[Start of Passage given]

The Eew Of You: Bio - Why-O?

In the early 1970's, during the "me decade," I wrote several letters to the writer Anais Nin.  After sharing with her some juicy tidbits of my "affairs" and nuggets of my wisdom (acquired at the ripe old age of 20), I demanded to know the intimate secrets of her life.  Nin's six-word reply was scrawled on a purple postcard.  Then, I took her scribbled note to be the gospel truth.  Now, because Nin's diaries about her life are remembered more today than her critically acclaimed fiction, this message seems laced with irony.   "The answer is in my work," Nin wrote in response to my attempt to break through private boundaries.

Of course, as writers and creative artists, we select what to reveal about our personal lives in our journals, Facebook pages and interviews.  I'm happy to reveal that I'm a slob; I love being campy; but hate camping in tents in the woods; vegetables and I struggle to be friends; I procrastinate doing things I don't like; I talk too much; I repeat myself; I'm never as empathetic as I should be; and just last week I ate two babies for lunch (kidding).

But you or I telling the world about me would be different from others writing biographies of us.  Then, we'd be sitting ducks.  No matter how hard we'd try or what legal action we would take, we couldn't stop others from penning our bios.

Take the late J.D. Salinger, the fav writer of myself and nearly every sentient being on this planet.  He was able to stop biographers from quoting from his letters or gaining entry to himself or his circle.  Yet, "J.D. Salinger: A Life" by Kenneth Slawenski is hot off the press.

Poor Jerry.  Since it's so well-known, I won't go into the by turns, creepy, sad and disappointing stuff that Slawenski's and other bios (not to mention his daughter's and Joyce Maynard's memoirs) tell us about his life.  Except to say:  I'd love to bump into Holden Caulfield or any member of the Glass family at my local coffee shop; but would be creeped out if I ran into Salinger at my neighborhood pub.

Holden, Bessie, Franny, Zooey and even their cat Bloomberg all have their quirks. But they weren't the paranoid recluse that Salinger became by the end of his life.  By then Salinger "began to ignore not only mail sent by strangers but also letters from family and friends," Slawenski writes.  

The world was cruel enough when everything was about me – when life was "Our memoirs, Ourselves."  Now, not only are we in a Sargasso Sea of our autobiographies, tweets and blogs about our diets, love affairs, crimes and cats – we're under an avalanche of your tweets, weight-loss programs, hook-ups, frauds and pets.  And, you're not even pushing the myriad minutiae of your inner lives on us.  We inflict them on ourselves by compulsively reading your biographies (which you, most likely, wish hadn't been written).

[End of Passage given]
[Start of Data shown]

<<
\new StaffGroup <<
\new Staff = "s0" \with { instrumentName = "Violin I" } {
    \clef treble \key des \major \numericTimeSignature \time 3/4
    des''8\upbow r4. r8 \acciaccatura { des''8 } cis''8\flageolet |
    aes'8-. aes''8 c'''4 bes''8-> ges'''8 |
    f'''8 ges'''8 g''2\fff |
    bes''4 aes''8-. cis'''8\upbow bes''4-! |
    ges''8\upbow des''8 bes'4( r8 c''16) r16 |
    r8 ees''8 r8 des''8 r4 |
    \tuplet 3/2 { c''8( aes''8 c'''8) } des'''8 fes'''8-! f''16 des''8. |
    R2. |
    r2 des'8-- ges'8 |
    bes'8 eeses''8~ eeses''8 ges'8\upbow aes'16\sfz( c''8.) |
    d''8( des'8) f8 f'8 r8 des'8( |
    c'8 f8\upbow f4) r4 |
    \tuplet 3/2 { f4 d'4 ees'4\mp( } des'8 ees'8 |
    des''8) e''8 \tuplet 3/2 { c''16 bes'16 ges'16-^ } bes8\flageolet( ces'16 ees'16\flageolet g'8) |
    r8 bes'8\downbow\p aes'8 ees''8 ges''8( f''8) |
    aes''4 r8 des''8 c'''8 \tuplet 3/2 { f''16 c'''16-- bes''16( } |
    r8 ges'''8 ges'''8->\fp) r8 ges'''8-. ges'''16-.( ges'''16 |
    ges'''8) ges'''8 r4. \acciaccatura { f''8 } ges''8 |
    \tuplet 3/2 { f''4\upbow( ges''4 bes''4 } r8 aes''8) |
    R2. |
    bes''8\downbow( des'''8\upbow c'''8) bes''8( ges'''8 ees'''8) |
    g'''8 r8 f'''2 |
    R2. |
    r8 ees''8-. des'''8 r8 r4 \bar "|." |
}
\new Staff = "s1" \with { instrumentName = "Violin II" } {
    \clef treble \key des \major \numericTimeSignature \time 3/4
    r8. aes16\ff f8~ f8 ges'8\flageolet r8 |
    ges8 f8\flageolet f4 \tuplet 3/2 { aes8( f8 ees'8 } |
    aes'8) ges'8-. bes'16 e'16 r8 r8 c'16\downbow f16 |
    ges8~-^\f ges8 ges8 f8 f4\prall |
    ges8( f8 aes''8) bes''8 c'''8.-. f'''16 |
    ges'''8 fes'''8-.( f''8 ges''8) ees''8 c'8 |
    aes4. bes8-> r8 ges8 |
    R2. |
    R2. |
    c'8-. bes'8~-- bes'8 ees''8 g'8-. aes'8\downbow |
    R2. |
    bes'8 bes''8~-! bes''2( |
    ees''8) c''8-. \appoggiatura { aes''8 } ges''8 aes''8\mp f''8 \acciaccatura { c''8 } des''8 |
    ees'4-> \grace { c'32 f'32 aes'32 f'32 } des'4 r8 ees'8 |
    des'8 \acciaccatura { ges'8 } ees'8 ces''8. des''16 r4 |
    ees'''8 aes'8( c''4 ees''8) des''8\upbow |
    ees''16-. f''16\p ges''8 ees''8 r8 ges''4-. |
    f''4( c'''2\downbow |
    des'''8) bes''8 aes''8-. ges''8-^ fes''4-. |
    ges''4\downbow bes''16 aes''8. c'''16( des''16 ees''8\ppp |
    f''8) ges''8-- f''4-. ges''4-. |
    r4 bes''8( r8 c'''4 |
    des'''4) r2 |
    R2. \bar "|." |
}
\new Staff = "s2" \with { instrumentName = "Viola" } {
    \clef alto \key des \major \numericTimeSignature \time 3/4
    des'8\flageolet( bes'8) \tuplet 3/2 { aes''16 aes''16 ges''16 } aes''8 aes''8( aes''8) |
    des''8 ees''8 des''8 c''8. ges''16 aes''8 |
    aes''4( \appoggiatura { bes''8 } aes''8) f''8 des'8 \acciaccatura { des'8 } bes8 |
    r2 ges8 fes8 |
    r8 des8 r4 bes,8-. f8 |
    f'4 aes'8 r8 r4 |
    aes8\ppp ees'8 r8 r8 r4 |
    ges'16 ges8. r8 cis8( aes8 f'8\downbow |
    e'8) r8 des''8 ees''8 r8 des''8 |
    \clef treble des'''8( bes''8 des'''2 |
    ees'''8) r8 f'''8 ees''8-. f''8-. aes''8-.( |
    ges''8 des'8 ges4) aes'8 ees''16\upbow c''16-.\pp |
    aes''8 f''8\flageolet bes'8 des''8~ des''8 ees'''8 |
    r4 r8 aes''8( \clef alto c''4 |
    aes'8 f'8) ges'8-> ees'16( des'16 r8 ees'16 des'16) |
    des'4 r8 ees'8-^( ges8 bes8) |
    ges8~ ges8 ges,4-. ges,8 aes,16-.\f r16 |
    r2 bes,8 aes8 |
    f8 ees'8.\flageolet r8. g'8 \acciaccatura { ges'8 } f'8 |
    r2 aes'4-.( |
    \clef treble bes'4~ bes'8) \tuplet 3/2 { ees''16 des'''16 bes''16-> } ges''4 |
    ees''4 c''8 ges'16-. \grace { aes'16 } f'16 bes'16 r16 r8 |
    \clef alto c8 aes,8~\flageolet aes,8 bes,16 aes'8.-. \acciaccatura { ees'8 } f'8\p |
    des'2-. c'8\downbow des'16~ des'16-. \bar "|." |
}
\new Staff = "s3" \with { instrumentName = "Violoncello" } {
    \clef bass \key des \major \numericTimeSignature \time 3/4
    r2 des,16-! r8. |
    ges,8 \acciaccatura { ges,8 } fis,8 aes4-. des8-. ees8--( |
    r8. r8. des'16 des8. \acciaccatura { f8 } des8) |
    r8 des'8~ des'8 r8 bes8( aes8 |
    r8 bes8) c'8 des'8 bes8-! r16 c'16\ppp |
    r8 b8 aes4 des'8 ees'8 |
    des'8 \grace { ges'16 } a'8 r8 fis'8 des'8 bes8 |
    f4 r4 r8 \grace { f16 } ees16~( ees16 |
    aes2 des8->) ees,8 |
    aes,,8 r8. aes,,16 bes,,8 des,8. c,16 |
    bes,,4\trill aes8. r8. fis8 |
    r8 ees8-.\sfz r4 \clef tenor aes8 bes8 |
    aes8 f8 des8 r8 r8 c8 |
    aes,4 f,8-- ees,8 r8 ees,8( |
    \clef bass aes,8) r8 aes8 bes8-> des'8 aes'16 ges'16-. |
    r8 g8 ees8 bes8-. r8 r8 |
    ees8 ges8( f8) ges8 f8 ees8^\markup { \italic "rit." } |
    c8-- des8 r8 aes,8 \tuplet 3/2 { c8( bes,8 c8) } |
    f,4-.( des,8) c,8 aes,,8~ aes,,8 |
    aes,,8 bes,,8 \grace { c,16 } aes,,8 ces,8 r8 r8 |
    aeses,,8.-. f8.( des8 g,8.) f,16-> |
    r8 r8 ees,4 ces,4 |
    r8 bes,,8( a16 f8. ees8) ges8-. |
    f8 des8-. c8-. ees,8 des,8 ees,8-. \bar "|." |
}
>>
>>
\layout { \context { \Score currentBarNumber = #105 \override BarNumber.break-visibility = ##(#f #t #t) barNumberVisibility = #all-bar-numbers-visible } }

[End of Data shown]
[Start of Data shown]

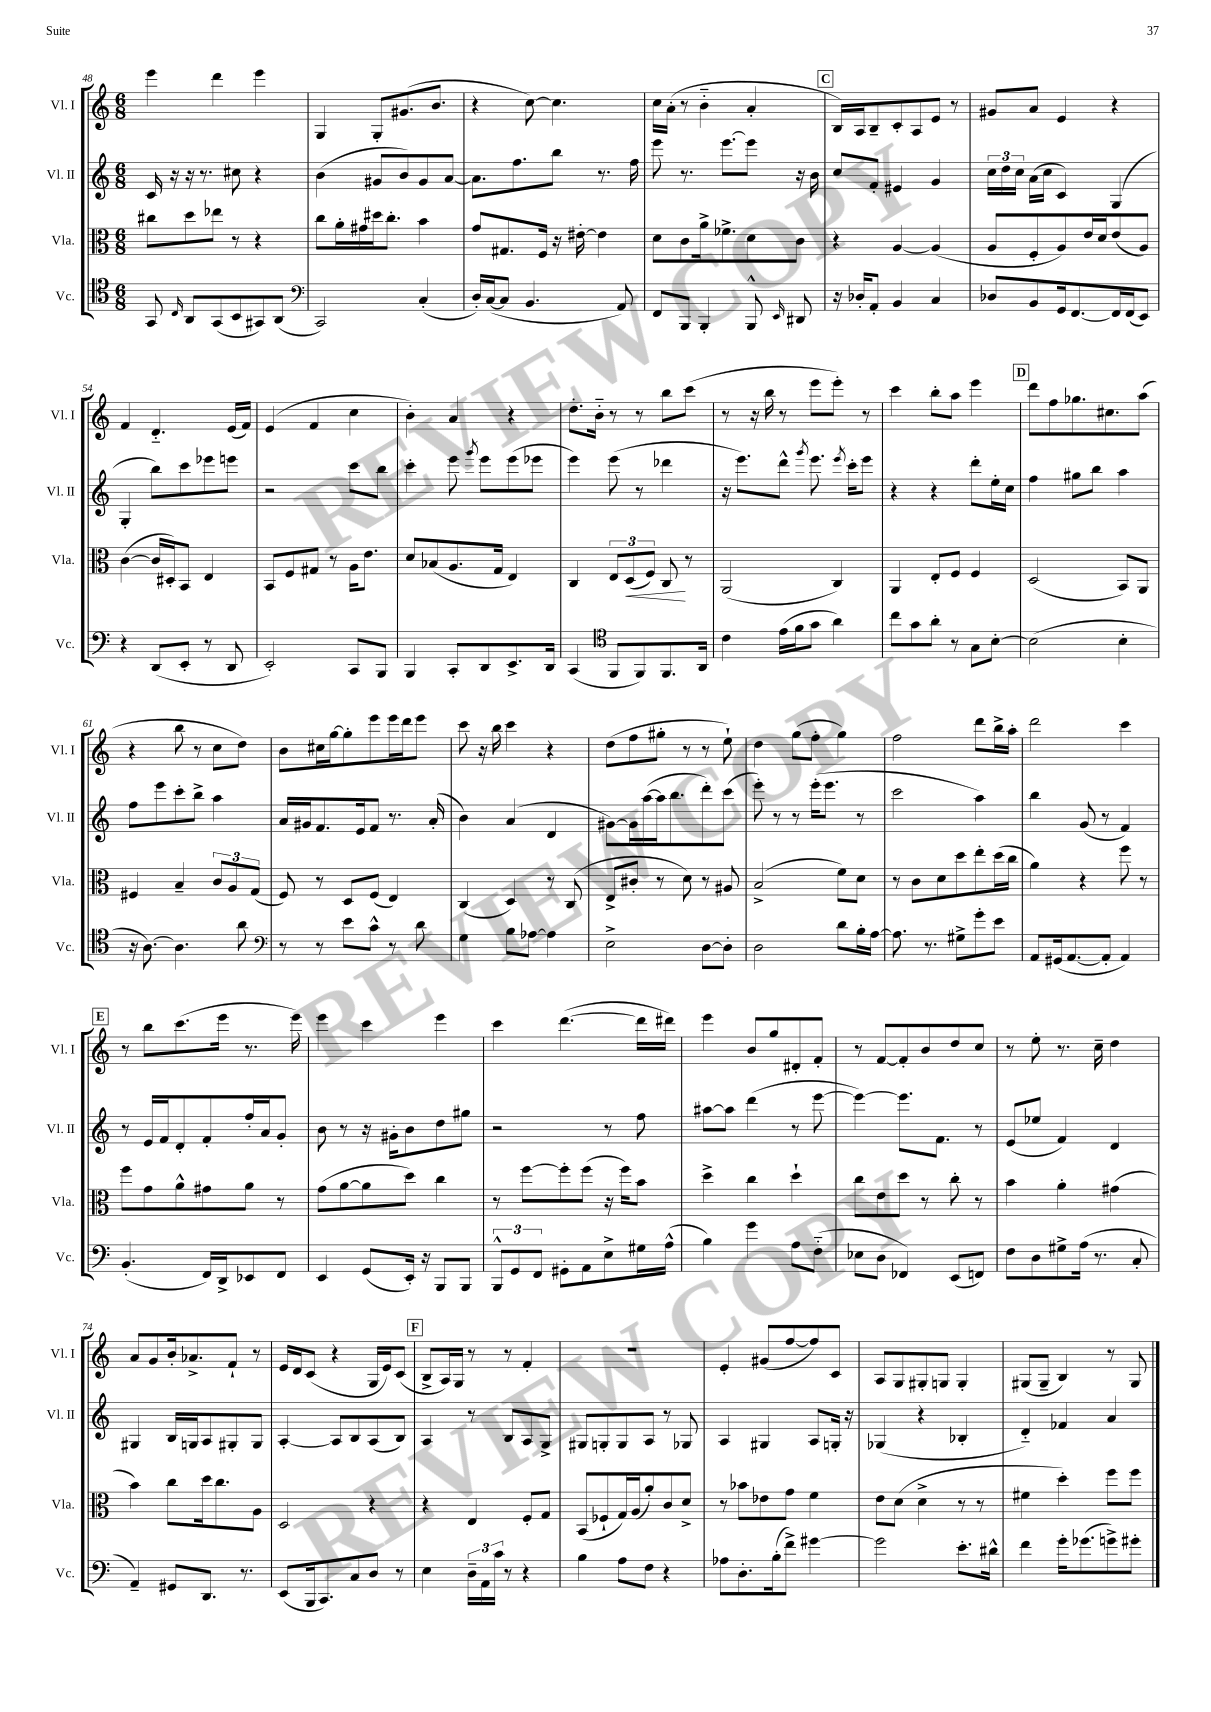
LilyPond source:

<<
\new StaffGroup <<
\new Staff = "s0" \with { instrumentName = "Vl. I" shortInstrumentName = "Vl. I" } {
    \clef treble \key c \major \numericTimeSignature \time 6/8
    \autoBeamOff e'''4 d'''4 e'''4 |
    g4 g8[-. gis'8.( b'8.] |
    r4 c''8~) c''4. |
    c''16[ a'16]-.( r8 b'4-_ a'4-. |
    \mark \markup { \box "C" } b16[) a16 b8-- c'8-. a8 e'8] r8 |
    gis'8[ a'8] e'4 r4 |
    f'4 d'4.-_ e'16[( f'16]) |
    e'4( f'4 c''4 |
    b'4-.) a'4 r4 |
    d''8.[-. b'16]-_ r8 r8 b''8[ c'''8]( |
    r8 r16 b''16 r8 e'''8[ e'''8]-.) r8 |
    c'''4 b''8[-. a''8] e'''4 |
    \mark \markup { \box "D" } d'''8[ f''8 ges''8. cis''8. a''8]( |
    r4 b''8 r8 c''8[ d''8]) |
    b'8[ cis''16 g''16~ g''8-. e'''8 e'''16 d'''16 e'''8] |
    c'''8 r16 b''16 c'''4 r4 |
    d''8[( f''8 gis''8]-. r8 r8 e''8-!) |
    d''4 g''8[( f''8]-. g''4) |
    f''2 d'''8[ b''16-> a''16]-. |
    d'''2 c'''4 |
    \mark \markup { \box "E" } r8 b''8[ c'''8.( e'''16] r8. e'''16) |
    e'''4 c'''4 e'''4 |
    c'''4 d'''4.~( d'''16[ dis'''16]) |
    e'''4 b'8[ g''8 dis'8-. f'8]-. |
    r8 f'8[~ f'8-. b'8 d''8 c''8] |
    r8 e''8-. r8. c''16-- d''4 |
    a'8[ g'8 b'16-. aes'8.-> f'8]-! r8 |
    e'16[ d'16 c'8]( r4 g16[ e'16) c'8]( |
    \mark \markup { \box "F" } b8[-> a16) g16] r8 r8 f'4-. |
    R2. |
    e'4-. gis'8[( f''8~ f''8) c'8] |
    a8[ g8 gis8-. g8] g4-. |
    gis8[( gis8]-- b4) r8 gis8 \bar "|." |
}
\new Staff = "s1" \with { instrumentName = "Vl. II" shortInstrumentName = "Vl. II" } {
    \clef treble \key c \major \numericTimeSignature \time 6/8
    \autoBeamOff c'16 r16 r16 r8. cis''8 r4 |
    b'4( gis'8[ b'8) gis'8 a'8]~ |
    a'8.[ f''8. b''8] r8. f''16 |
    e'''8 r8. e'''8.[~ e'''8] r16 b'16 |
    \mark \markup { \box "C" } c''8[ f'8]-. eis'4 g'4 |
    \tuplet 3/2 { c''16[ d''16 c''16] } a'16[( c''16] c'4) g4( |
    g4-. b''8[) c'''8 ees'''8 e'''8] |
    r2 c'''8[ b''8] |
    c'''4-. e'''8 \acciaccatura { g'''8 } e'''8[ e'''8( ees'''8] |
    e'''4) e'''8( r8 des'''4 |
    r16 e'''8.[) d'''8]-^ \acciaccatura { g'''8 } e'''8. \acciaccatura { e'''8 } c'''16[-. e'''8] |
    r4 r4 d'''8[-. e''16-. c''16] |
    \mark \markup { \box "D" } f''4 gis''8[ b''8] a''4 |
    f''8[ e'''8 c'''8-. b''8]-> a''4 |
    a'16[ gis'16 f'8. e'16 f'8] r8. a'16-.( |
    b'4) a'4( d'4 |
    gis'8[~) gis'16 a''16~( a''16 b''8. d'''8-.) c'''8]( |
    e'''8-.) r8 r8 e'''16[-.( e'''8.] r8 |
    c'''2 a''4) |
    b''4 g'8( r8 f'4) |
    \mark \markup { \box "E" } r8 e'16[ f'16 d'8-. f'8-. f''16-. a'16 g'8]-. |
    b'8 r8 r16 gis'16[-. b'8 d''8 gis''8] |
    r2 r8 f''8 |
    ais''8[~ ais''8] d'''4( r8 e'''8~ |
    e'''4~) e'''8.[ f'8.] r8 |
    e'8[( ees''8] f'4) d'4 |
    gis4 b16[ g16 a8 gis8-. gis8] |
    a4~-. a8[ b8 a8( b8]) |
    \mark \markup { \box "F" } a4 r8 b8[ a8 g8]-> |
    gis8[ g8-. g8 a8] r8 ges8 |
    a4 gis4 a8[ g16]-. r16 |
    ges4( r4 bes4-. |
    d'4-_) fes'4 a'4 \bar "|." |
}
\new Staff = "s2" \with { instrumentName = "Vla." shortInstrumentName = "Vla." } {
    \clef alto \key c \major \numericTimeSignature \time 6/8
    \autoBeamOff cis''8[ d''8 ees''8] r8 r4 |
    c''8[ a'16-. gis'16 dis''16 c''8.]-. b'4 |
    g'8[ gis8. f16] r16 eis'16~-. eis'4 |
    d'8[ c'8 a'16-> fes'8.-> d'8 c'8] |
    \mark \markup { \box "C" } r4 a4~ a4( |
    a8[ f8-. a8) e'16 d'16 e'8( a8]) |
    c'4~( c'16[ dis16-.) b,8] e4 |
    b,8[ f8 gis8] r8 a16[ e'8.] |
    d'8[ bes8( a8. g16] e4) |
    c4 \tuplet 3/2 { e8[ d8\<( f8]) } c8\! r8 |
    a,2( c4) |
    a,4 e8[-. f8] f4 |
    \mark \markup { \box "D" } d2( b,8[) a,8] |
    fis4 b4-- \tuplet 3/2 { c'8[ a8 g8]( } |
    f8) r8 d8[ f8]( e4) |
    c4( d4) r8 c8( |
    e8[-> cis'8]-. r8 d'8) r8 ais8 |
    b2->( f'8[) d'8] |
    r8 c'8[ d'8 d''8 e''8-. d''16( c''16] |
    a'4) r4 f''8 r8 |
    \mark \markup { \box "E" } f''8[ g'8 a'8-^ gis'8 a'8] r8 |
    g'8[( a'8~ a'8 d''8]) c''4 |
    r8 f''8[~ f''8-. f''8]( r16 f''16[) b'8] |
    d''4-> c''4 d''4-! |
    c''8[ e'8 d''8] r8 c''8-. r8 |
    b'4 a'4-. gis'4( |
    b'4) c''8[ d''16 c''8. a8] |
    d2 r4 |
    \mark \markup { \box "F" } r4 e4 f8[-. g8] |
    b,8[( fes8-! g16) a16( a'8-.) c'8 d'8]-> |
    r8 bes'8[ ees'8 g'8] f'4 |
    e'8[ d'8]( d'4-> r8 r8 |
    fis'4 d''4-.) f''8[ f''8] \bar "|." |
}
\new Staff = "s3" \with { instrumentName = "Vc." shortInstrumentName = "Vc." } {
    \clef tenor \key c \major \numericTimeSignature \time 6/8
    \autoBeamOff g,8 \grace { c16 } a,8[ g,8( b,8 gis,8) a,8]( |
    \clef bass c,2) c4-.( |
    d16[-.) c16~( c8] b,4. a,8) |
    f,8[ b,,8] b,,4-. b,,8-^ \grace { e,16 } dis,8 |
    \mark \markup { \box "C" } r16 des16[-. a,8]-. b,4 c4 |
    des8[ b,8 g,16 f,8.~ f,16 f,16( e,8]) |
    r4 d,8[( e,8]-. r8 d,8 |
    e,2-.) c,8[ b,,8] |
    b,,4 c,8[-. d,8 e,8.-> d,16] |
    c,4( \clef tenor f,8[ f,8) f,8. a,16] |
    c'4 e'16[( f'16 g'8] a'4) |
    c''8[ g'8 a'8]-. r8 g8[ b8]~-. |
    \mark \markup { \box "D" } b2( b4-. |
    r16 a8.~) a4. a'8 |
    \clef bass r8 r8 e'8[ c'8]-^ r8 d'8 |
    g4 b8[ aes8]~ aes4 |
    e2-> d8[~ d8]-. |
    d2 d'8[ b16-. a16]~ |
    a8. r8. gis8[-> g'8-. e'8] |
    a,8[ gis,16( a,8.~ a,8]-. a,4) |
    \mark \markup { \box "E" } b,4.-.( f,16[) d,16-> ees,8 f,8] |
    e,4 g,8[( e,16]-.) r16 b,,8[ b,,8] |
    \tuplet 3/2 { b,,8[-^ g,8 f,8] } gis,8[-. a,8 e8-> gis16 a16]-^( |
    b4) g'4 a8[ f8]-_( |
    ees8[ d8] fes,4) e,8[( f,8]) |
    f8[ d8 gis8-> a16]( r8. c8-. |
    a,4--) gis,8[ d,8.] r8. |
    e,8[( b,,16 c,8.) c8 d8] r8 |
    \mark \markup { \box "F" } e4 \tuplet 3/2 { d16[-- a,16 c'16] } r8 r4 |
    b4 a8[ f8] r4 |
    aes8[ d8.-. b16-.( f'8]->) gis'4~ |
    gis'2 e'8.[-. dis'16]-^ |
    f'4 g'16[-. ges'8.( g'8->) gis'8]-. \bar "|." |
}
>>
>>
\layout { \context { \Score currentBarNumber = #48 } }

[End of Data shown]

Copy out the part of the essay on biographies that runs from "Of course, as" up to and including "for lunch (kidding).".

◆ Written answer
Of course, as writers and creative artists, we select what to reveal about our personal lives in our journals, Facebook pages and interviews.  I'm happy to reveal that I'm a slob; I love being campy; but hate camping in tents in the woods; vegetables and I struggle to be friends; I procrastinate doing things I don't like; I talk too much; I repeat myself; I'm never as empathetic as I should be; and just last week I ate two babies for lunch (kidding).